Text block:
Adapting to the New Investing Realities

| July 14, 2021

JPMorgan is saying that times change, conditions change, and investors much adapt.

As investors, we are challenged these days to find yield in a low-rate environment and appreciation potential in a world of highly valued equities.  For those whose expectations aren't distorted by a bull market that has lasted a decade (with one short bear), they are increasingly looking to alternative investments to meet their financial objectives.  When investing in alternatives, however, some of the greatest challenges for an investor are determining the true level of risk being taken and assessing what is an acceptable rate of return for that level of risk.

In public securities, risk is often couched in terms of volatility.  But for illiquid private investment vehicles, risk is more likely to be defined as the likelihood of a permanent loss of capital.  Each definition can be applicable to a particular situation, but defining risk is more multi-faceted than this, and return targets surely aren’t all created equal.

Investors expect to earn big returns on their private investments. (Right?)  But as we will describe below, there are times when a seemingly mundane investment with a low double digit target rate of return (IRR) is just what a portfolio needs.  

 

Embracing Illiquidity Risk

In addition to bearing the risk of loss, investors in private securities face a lack of trading liquidity. The lack of a daily mark-to-market valuation can make private investments a stabilizing factor in a portfolio, at least over the short term. While surely not an indication of a lower risk level, this draws attention to the weakness of using volatility as a primary measure of risk.    It also highlights how public securities can react strongly to market and economic factors, adding to portfolio volatility, while private valuations are much slower to change and are driven by operating fundamentals more than by short term investor views.

Your instructions: Update the stretch of the text on investing realities from "In public securities, risk" through "a portfolio needs.", swapping "permanent loss of capital" for "lasting impairment of capital".

Collected material:
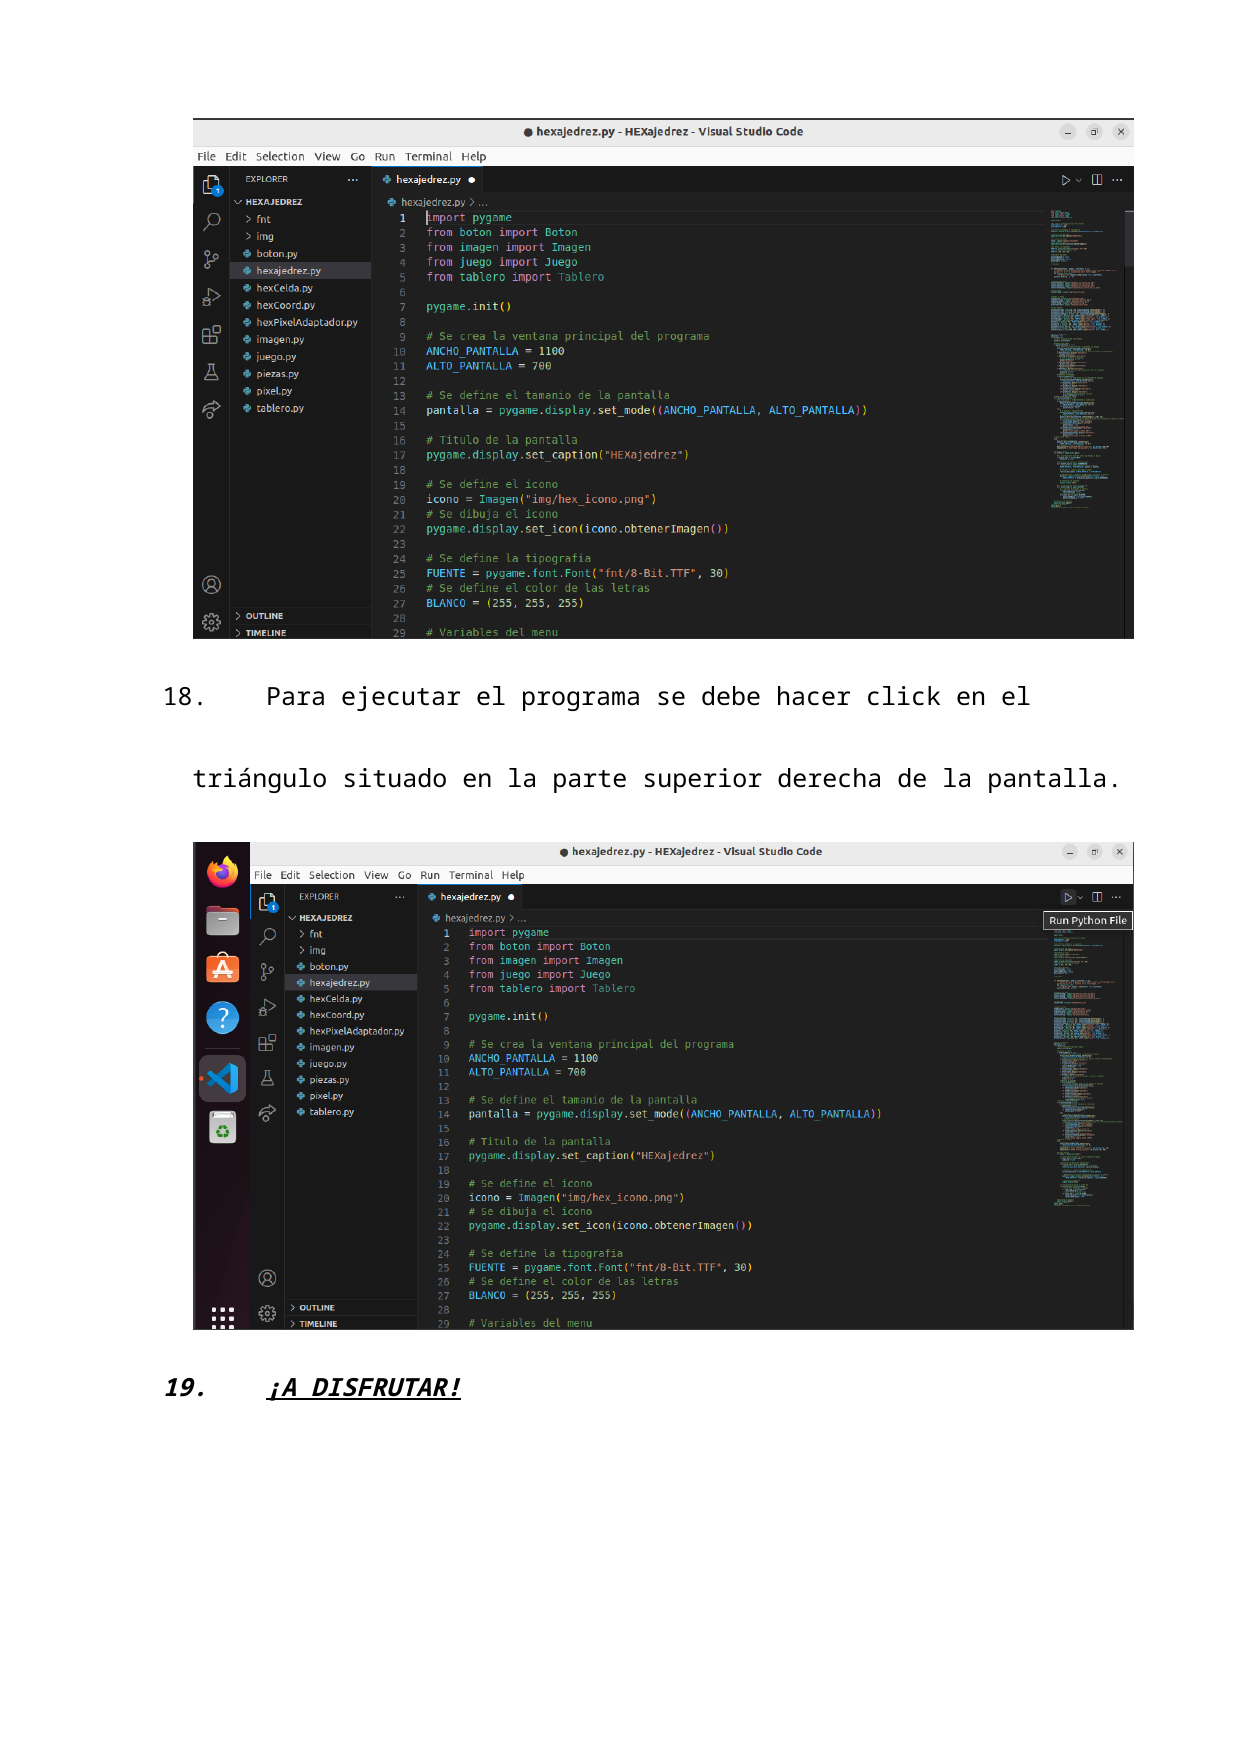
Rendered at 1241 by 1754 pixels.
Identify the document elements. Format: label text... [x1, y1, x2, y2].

Solution to this exercise:
In public securities, risk is often couched in terms of volatility.  But for illiquid private investment vehicles, risk is more likely to be defined as the likelihood of a lasting impairment of capital.  Each definition can be applicable to a particular situation, but defining risk is more multi-faceted than this, and return targets surely aren’t all created equal.

Investors expect to earn big returns on their private investments. (Right?)  But as we will describe below, there are times when a seemingly mundane investment with a low double digit target rate of return (IRR) is just what a portfolio needs.